Politica
Negative impact of biofuels
The EU Renewable Energy Directive is criticized by environmental and development NGOs.
Today EU member states will submit plans to meet the EU’s Renewable Energy Directive. It urges that ten per cent of all transport fuel used in the EU come from renewable energy sources by 2020. This type of initiative puts upward pressure on the demand for biofuels and the land used to grown them.
Figures from the European Commission show that in 2007 approximately 26 per cent of biodesel and 31 per cent of boiethanol used in the EU were imported. This means that the impact of increased demand will be felt by developing countries.
To calm the fears of environmental and development advocacy groups the EU Energy Commissioner Gunther Oettinger announced a biofuel certification scheme. He says that it is “the most stringent in the world” and that it will insure that companies “meet the highest environmental standards.”
But activists say this voluntary scheme won’t do enough to insure food security or protect the environment.
To date EU biofuel companies have acquired or requested five million hectares of arable land in developing countries. To meet this ten per cent goal they will require 17.5 million hectors of land says Action Aid and Friends of the Earth Europe.
However, the European Commission has said that to meet this goal would only require an additional two to five million hectares of land.

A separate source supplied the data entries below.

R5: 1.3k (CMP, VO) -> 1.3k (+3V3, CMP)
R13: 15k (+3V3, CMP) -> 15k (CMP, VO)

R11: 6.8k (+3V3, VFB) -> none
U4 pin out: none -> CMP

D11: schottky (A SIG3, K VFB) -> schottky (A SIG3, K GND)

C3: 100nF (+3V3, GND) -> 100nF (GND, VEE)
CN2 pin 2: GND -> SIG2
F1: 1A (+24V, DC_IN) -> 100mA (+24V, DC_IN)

David Barissa Ringa, Action Aid’s Policy Research Coordinator for Kenya’s Coast Region, is dead set against the directive.
“Hundreds of thousands of hectares have already been taken by various companies, and they are all out to grab lands and grow biofuels in Kenya,” he says.

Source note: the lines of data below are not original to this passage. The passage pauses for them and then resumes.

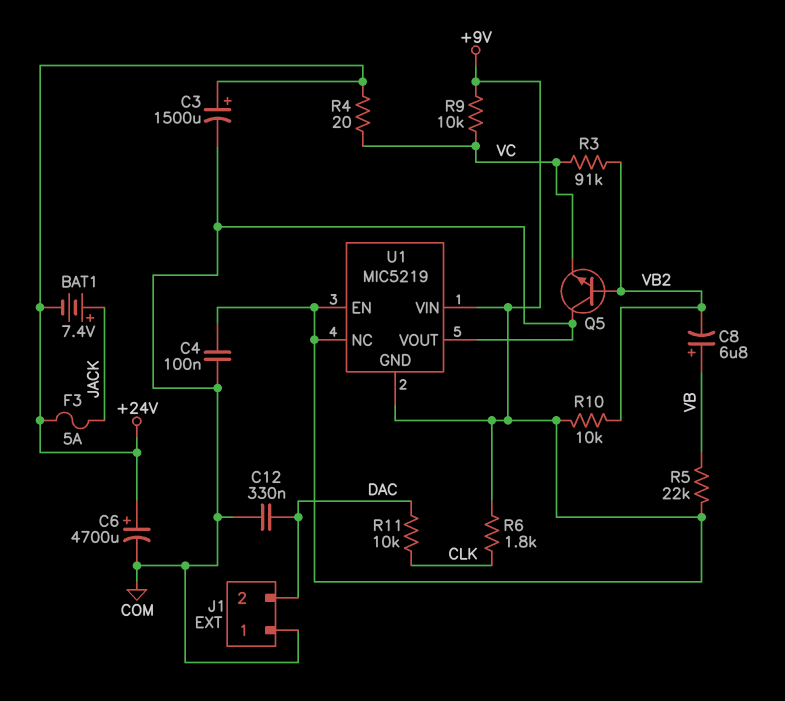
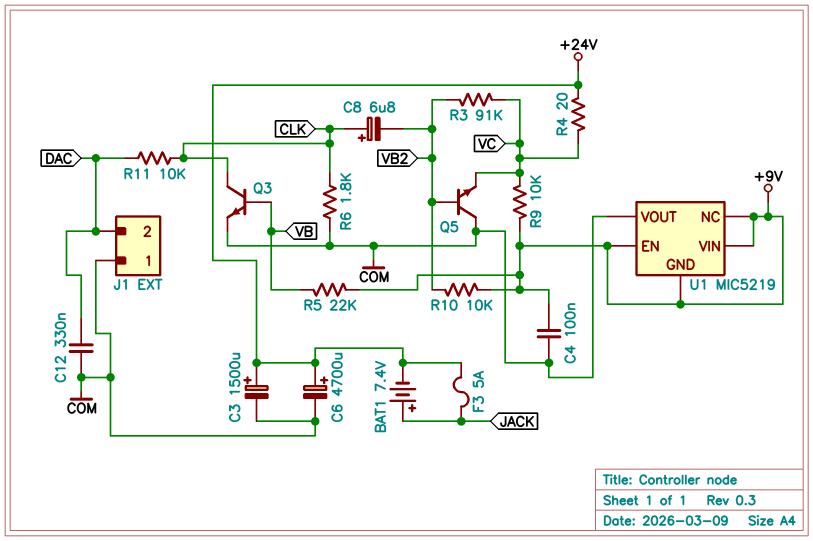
C8: 6.8uF (plus VB, minus VB2) -> 6.8uF (plus CLK, minus VB2)
Q3: none -> NPN (B VB, C CLK, E COM)
R6: 1.8k (+9V, CLK) -> 1.8k (CLK, COM)

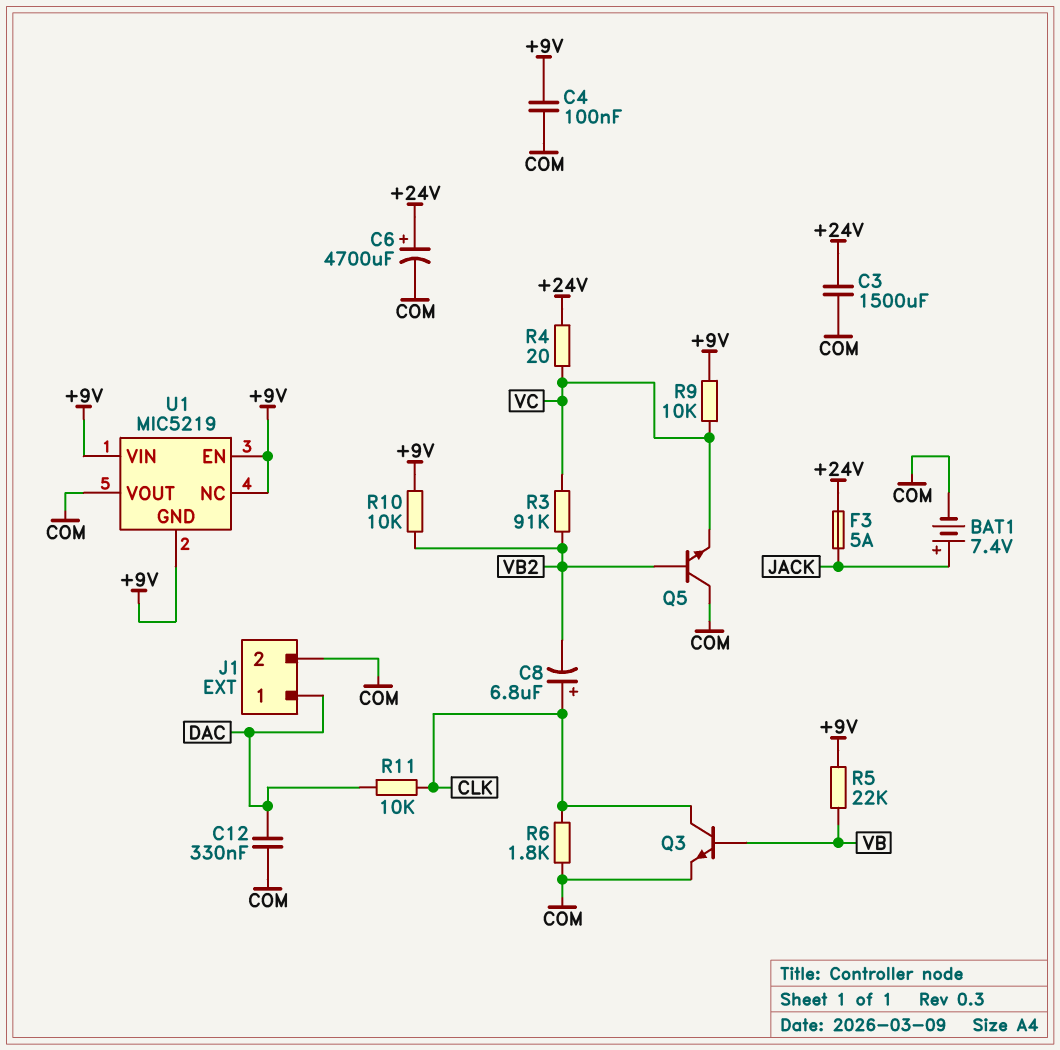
BAT1: 7.4V (plus JACK, minus +24V) -> 7.4V (plus JACK, minus COM)
C3: 1500uF (plus +24V, minus COM) -> 1500uF (+24V, COM)
J1 pin 1: COM -> DAC
J1 pin 2: DAC -> COM

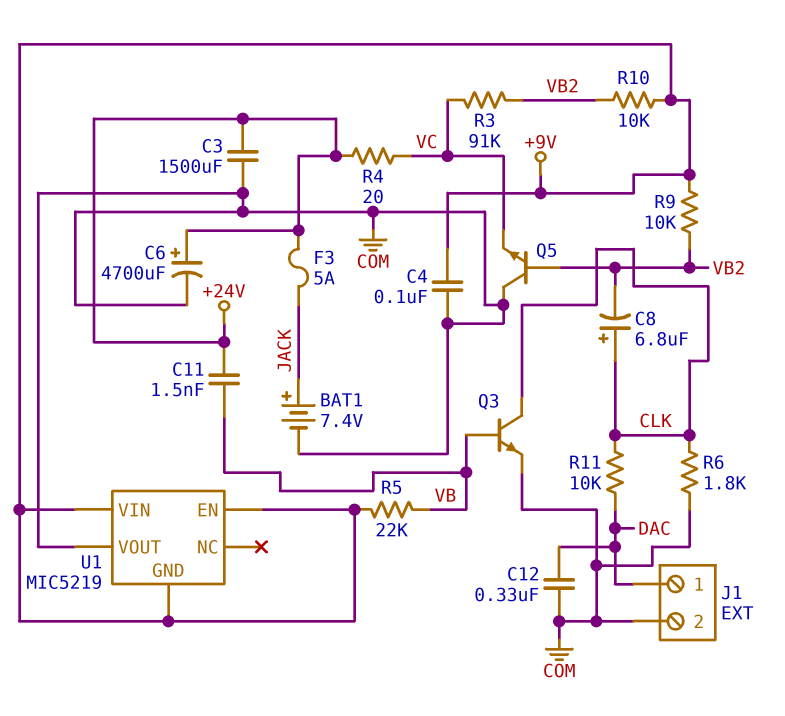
C11: none -> 1.5nF (+24V, VB)
R9: 10k (+9V, VC) -> 10k (+9V, VB2)
U1 pin NC: +9V -> none

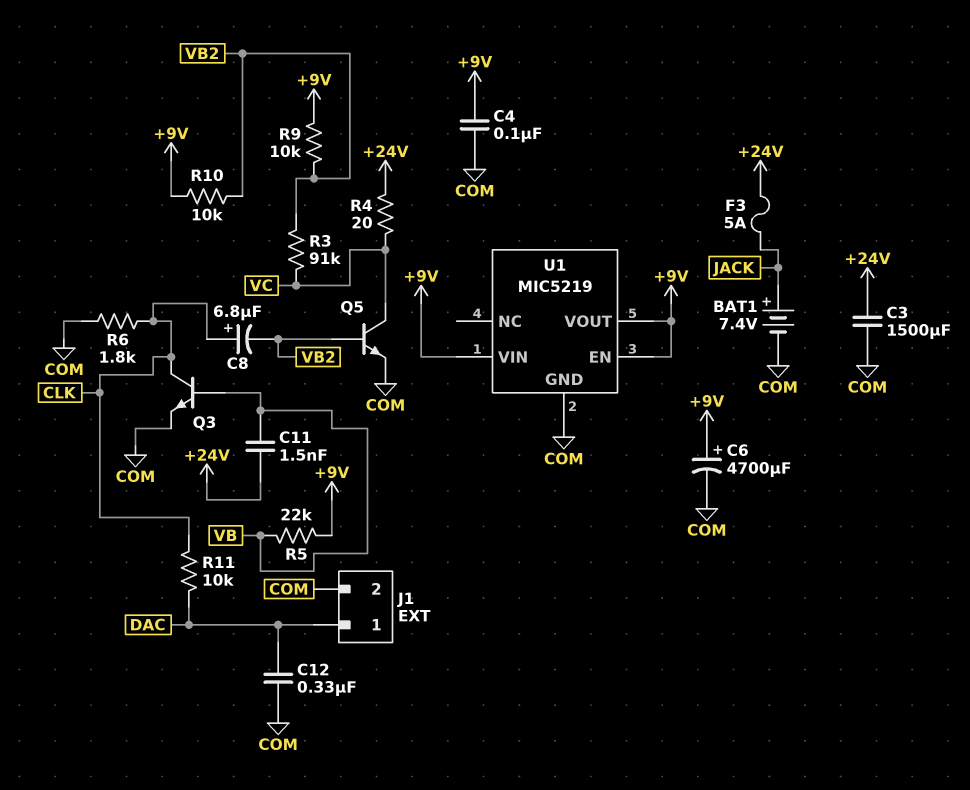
C6: 4700uF (plus +24V, minus COM) -> 4700uF (plus +9V, minus COM)
Q5: NPN (B VB2, C COM, E VC) -> NPN (B VB2, C VC, E COM)
U1 pin GND: +9V -> COM
U1 pin VOUT: COM -> +9V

This type of land-grabbing is exacerbated by a weak legal frame work for land leasing in developing countries like Kenya.
“The law is such that once you sign over a lease [for a parcel of land], the local communities lose all control of it. It is totally in the hands of the investor,” he adds.
Ringa is equally concerned about the impact that the directive will have on the environment and Sebastien Risso, Greepeace EU’s forest policy officer, shares his concern.
“Dirty biofuels exacerbate climate change and lead to destruction of rainforests,” says Risso.
“Under the current scheme, Europeans wanting to cut their carbon footprint could actually make the problem worse by using biofuels,” he adds.